Nicole Léveillé est encore chamboulée d'avoir appris par ses propres moyens que le corps de son beau-frère, Réjean Léveillé, est celui qui a été pris pour celui de Jean-Guy Bouchard dans l'histoire de l'erreur d'identification commise à la morgue de l'hôpital de Trois-Rivières.

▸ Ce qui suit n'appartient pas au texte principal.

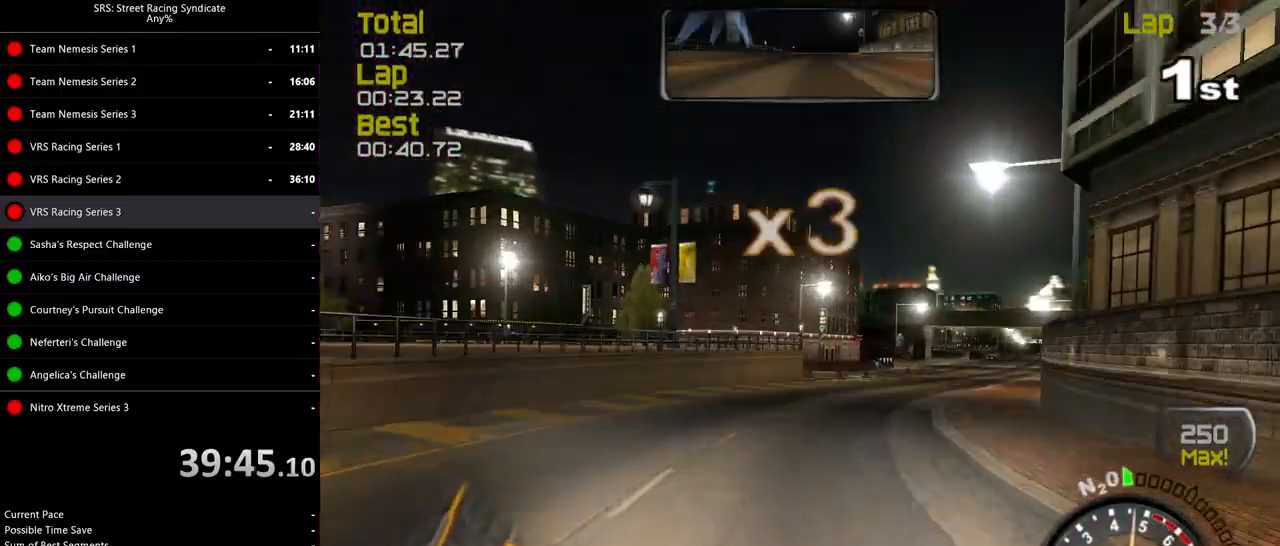
{"buttons": ["R2"], "left_stick": "right", "events": [[183, "left_stick", "center"], [267, "left_stick", "up-right"], [334, "left_stick", "right"]]}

Contrairement à la famille de M. Bouchard, qui a su rapidement qu'une erreur avait été commise, la famille de Réjean Léveillé affirme avoir dû se débrouiller par ses propres moyens pour connaître le fond de l'histoire sans jamais avoir reçu d'excuses de la part de la direction de l'hôpital trifluvien qui pourrait faire l'objet d'une plainte formelle.

C'est en écoutant les bulletins de nouvelles et en consultant le site Internet du Nouvelliste que Nicole et Marcel Léveillé ont eu de sérieux soupçons, lundi. Marcel est le frère de Réjean, un célibataire sans enfant. Étant donné que Réjean Léveillé est décédé le 2 juin à 7 h 50, soit moins d'une heure avant le décès de Jean-Guy Bouchard survenu dans le même établissement, ils ont pensé que le corps qui avait été identifié comme étant celui de M. Bouchard était en réalité celui de M. Léveillé.

«Les deux personnes sont décédées au cinquième étage de l'hôpital. Les deux corps ont probablement été descendus en même temps, mais la personne qui les a identifiés n'a pas regardé leur bracelet», commente Mme Léveillé, qui assure que Réjean portait son bracelet d'admission à l'hôpital au moment de son décès.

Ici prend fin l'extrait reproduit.